What the exercise asks: In the records that come next, find every line with "fill". Return those lines.
^^^^^^^^^^^^^^^^
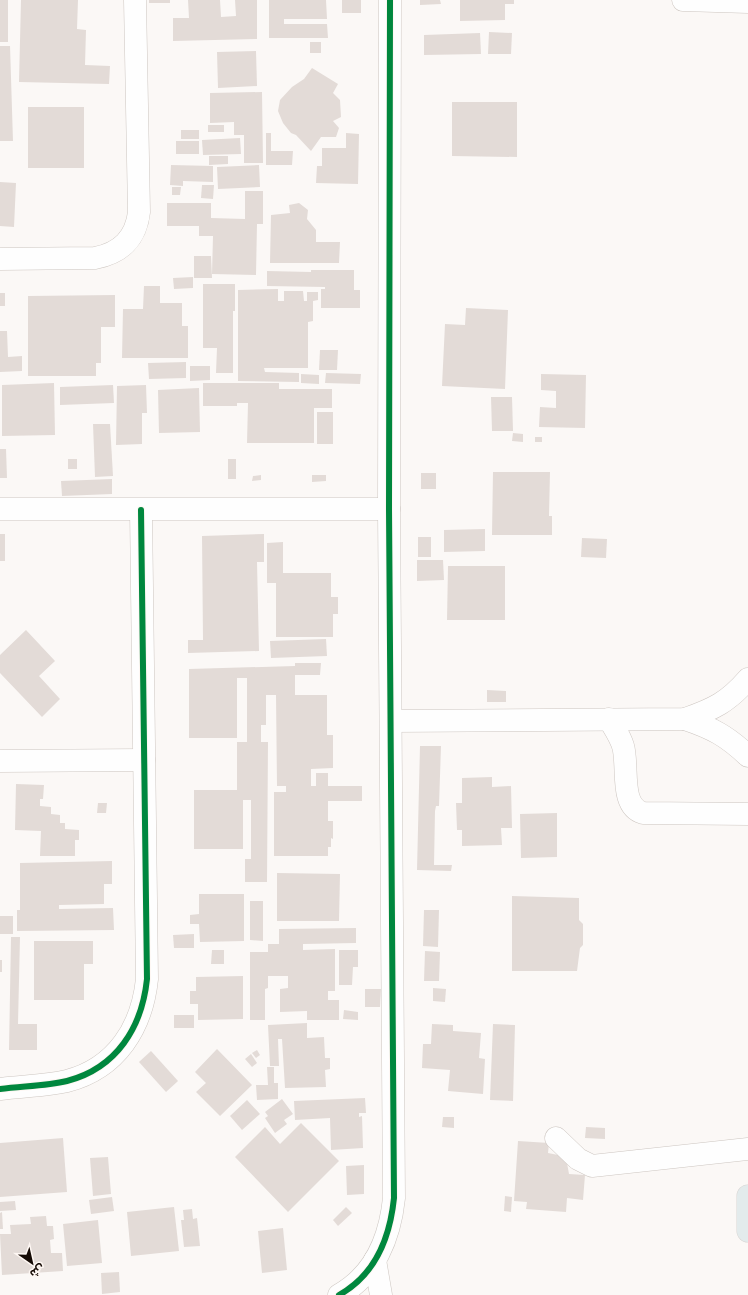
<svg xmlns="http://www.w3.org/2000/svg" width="748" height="1295" viewBox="0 0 748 1295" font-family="Karla,'Noto Sans Arabic',sans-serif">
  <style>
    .building { fill: #e3dbd7 }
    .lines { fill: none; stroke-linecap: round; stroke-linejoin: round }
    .minor-casing { stroke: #cdc6c1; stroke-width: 23 }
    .major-casing { stroke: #d8d5d3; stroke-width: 23 }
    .minor { stroke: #fefefe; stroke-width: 22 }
    .major { stroke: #e3ebec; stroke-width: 22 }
    .cycleway-casing { stroke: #fef7f3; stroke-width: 8 }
    .cycleway { stroke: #00873e; stroke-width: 6 }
  </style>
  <rect width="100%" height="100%" fill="#fbf8f6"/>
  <!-- building -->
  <g class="building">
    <rect x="0" y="0" width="8" height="42"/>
    <polygon points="21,0 78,0 77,29 86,30 85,65 110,66 109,84 19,82"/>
    <rect x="149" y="0" width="21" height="3"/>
    <polygon points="188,0 220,0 221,17 236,16 235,0 257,0 257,39 173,41 173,18 189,18"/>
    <polygon points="269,0 326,0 327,19 284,19 284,24 327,24 328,38 269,38"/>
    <rect x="342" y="0" width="19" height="13"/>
    <polygon points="420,0 440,0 441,4 420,5"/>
    <polygon points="460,0 514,0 514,4 505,4 505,20 460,21"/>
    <polygon points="489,32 512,33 511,54 488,54"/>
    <polygon points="480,33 481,54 424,55 424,35"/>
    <rect x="310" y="42" width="11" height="11"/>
    <polygon points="0,46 10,46 13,141 0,141"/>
    <polygon points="256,51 257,86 218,88 217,52"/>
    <polygon points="312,68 338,84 333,93 340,100 341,117 333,121 339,128 336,137 321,137 311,151 296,135 291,133 283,123 278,111 280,100 292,87 304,79"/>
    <polygon points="262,92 263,163 244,163 244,135 234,135 234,122 210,123 210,93"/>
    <polygon points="452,102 517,102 517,157 452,156"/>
    <rect x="28" y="107" width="56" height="61"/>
    <rect x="208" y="125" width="16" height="7"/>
    <rect x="181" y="130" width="18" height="9"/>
    <polygon points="266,133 271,133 271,151 293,151 292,165 266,165"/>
    <polygon points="346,133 359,134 358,184 316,183 317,166 322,166 322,148 346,148"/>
    <polygon points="240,138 241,154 203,155 202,140"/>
    <rect x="176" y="141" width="23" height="13"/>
    <polygon points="209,156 228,156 228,164 209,165"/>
    <polygon points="171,165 213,166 213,182 183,181 183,186 170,185"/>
    <polygon points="259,165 260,187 218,189 217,167"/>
    <polygon points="0,182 16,183 14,227 0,226"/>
    <polygon points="202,185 214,185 213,199 201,198"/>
    <polygon points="172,187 181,187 180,195 172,195"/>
    <polygon points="245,191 263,191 263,224 257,224 256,275 212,274 213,236 199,236 199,226 167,226 167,203 211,203 211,218 245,219"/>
    <polygon points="299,203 308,210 307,219 316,230 316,242 340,242 339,263 270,263 271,215 290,213 289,205"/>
    <polygon points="194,256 211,256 212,278 194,278"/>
    <polygon points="311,270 354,270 354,290 360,290 360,308 321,308 321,289 325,289 325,287 267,286 267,271 311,272"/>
    <polygon points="193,277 193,288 174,289 173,278"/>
    <polygon points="203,284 235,284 235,311 233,311 233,373 216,373 217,348 203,348"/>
    <polygon points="144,286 160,286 160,303 182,303 182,326 188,326 188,358 122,358 123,309 143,309"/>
    <polygon points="278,289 278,301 284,301 284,291 303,291 304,301 307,301 307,292 318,292 318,300 313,301 313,321 308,322 308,368 264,368 265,372 299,373 299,382 238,381 238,290"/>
    <rect x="0" y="293" width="5" height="13"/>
    <polygon points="115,295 115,327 101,327 101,363 96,363 96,376 28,376 28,296"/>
    <polygon points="466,308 508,310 505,389 442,386 445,324 465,325"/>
    <polygon points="0,331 7,331 8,357 22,356 22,371 0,372"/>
    <polygon points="320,350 338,350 337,370 319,370"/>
    <polygon points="186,362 186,378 149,379 148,363"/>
    <polygon points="190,366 210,366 210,380 190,381"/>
    <polygon points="326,373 361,374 360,384 325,383"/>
    <polygon points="301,374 319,375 319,384 301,383"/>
    <polygon points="541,374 586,375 585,428 539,427 540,407 556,408 556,391 541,390"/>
    <polygon points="54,383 55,435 2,436 2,385"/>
    <polygon points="203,383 279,383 279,389 332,389 332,408 314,408 314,443 247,443 248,403 237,403 237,406 203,406"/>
    <polygon points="113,385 114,403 60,405 60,387"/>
    <polygon points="146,385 147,413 142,413 142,444 116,445 117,386"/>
    <polygon points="199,388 200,432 159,433 158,390"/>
    <polygon points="491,397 512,397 513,431 492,431"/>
    <rect x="317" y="412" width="16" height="32"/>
    <polygon points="93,424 110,424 113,476 95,477"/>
    <polygon points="513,433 523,434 523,442 512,441"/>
    <rect x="535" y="437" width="7" height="5"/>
    <polygon points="0,449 6,449 7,478 0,478"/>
    <rect x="68" y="459" width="9" height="10"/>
    <rect x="228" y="459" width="8" height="20"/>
    <polygon points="493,472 550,472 549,516 552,516 552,535 492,535"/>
    <rect x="421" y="473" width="15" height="16"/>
    <polygon points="261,475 261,480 252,481 253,476"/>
    <polygon points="312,475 326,475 326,481 312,482"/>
    <polygon points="112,479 112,494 62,496 61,481"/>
    <polygon points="485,529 485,551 444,552 444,530"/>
    <rect x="0" y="534" width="5" height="27"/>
    <polygon points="264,534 264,562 257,562 259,651 188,653 188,640 203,640 202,536"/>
    <rect x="418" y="537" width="13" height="20"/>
    <polygon points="582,538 607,539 606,558 581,557"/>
    <polygon points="283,542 283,573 331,573 331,597 338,597 338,614 333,614 333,637 276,637 276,583 267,583 267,543"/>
    <polygon points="417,560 443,560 444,580 417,581"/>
    <polygon points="448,566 505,566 505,620 447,620"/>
    <polygon points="26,630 55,661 39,676 60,699 42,717 0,673 0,655"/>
    <polygon points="326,639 327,656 271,658 270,641"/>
    <polygon points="295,663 321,663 320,675 295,675 295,695 327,695 327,735 333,735 333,768 311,769 311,786 316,786 316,773 328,773 328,786 362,786 362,801 328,801 328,821 333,821 333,839 331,838 331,847 328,847 328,856 274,856 274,792 286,792 286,786 277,786 276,695 266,695 266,725 261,725 261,742 268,742 267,882 245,882 245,859 251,859 251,800 243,800 243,849 194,849 194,790 237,790 237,742 247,742 247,678 237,678 237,738 189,738 189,669 295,666"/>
    <polygon points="487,690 506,691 506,702 487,702"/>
    <polygon points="420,746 441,746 439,806 436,806 435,811 434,865 452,865 451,871 417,870"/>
    <polygon points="492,777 492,787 511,786 512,828 501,828 502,845 462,846 462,830 457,830 456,803 462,803 462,778"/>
    <polygon points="16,784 44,785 43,799 40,799 40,806 51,807 51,814 60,815 60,823 65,823 65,829 79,830 79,840 75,840 75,856 40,856 41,831 15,830"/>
    <polygon points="98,803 107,803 106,813 97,813"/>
    <polygon points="557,813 557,857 521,858 520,814"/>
    <polygon points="112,861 112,884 104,884 104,904 59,905 59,909 113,908 114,930 17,931 17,910 20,910 20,863"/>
    <polygon points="277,873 340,874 339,921 277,921"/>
    <polygon points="199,894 244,894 244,941 200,942 199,924 190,924 190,915 199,914"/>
    <polygon points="512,896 579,898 579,920 583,924 583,945 580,948 577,971 512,971"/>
    <polygon points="250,901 263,901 263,941 250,940"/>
    <polygon points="424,910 439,910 438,947 423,946"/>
    <rect x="0" y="916" width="13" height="18"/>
    <polygon points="356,928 356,943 303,944 303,950 335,949 335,991 328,991 328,1000 339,1000 339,1020 307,1020 307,1011 280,1012 280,989 288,988 288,976 268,976 268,988 265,989 265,1020 250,1020 250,952 268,952 268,944 279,944 279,929"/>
    <polygon points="194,934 194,948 174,948 173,935"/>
    <polygon points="11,937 20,937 18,1024 37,1024 37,1050 9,1050"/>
    <polygon points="34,941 93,941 93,964 84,964 84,1000 34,1000"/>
    <polygon points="212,950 224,950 224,964 211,964"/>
    <polygon points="339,950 358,950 358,967 353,967 352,985 339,985"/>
    <polygon points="425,951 440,952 439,981 424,981"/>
    <rect x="0" y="960" width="2" height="12"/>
    <polygon points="243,976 243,1019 198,1020 198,1004 190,1004 190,991 196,991 196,977"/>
    <polygon points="433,988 446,989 445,1002 433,1001"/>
    <polygon points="365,989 381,989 380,1007 365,1007"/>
    <polygon points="344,1010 358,1012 358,1020 343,1019"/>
    <rect x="174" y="1015" width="20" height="13"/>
    <polygon points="307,1023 307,1038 324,1037 325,1058 330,1058 330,1069 325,1070 326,1087 285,1088 282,1039 278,1039 279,1066 270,1066 268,1025"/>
    <polygon points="432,1024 453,1025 453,1031 481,1033 479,1058 485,1059 483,1094 448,1091 450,1070 422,1068 423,1044 431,1044"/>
    <polygon points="493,1024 515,1025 513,1101 490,1100"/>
    <polygon points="217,1049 252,1085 220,1116 196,1092 206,1083 195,1072"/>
    <polygon points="257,1050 260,1055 256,1058 252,1053"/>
    <polygon points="151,1051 178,1081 166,1092 139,1062"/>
    <polygon points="251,1054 257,1063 252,1067 245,1059"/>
    <polygon points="267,1067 274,1067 274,1083 278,1083 278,1099 257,1100 256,1085 268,1085"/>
    <polygon points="365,1098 366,1113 359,1113 359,1117 362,1116 363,1148 331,1150 330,1118 295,1120 294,1101"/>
    <polygon points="282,1099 293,1114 284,1120 287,1124 275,1133 265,1118 268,1116 265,1112"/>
    <polygon points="247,1100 260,1114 242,1130 230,1116"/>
    <polygon points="443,1117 454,1117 454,1128 442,1127"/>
    <polygon points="301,1123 339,1161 288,1212 235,1157 265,1127 280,1144"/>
    <polygon points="586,1127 605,1128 605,1139 585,1138"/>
    <polygon points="63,1138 67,1192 0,1197 0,1143"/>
    <polygon points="518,1141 549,1143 548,1153 558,1155 567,1163 569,1174 585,1175 583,1200 567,1198 566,1212 526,1209 527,1202 514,1201"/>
    <polygon points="108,1157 111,1194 93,1196 90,1158"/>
    <polygon points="364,1165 364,1194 347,1195 346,1166"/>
    <polygon points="505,1196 512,1197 511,1212 504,1211"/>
    <polygon points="112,1197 114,1211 91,1214 89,1200"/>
    <polygon points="15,1201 16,1210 0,1211 0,1202"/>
    <polygon points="174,1207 179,1251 131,1256 127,1212"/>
    <polygon points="346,1207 352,1213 338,1226 333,1220"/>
    <polygon points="192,1209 193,1219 197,1218 200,1246 184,1247 181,1220 184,1220 183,1210"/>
    <polygon points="2,1212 3,1229 0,1229 0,1213"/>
    <polygon points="46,1216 47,1226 53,1226 54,1239 50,1240 51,1253 62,1253 63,1271 2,1275 0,1234 11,1234 10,1225 31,1224 30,1217"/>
    <polygon points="98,1220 102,1263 67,1266 63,1224"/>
    <polygon points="283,1228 287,1270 262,1273 258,1231"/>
    <polygon points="119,1272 120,1292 102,1294 101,1273"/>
  </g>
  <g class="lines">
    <!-- minor casing -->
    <g class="minor-casing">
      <g id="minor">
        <polyline points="683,0 748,2"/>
        <path d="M0,259L95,258C121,253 136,238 139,212L135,0"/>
        <polyline points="0,509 389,509"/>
        <path d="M609,719C614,728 620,736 623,746C629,766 619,806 643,813L748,814"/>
        <path d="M685,719C712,728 727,736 748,756"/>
        <path d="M391,721L685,719C714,709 728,702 748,679"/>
        <polyline points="0,761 144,760"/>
        <path d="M0,1089C22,1086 46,1086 67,1081C117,1068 142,1027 147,979L141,510"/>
        <polyline points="556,1138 578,1159 592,1166 748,1149"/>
        <polyline points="375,1260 381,1295"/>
        <path d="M339,1295C375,1275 390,1237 394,1198L389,509L390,0"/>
      </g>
    </g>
    <!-- major casing -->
    <g class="major-casing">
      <polyline id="major" points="748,1196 748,1231"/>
    </g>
    <!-- minor -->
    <use href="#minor" class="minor"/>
    <!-- major -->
    <use href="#major" class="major"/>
    <!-- cycleway casing -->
    <g class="cycleway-casing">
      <g id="cycleway">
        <path d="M0,1089C22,1086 46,1086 67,1081C117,1068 142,1027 147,979L141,510"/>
        <path d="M339,1295C375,1275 390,1237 394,1198L389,509L390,0"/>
      </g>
    </g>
    <!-- cycleway -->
    <use href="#cycleway" class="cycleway"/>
  </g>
  <!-- north arrow -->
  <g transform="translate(32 1263) rotate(146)" stroke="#fef7f3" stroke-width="3" paint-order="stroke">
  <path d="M0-3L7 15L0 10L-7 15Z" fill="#140a04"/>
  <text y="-6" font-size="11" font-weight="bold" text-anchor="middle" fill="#140a04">ش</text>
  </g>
</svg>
^^^^^^^^^^^^^^^^
Written solution:
    .building { fill: #e3dbd7 }
    .lines { fill: none; stroke-linecap: round; stroke-linejoin: round }
  <rect width="100%" height="100%" fill="#fbf8f6"/>
  <path d="M0-3L7 15L0 10L-7 15Z" fill="#140a04"/>
  <text y="-6" font-size="11" font-weight="bold" text-anchor="middle" fill="#140a04">ش</text>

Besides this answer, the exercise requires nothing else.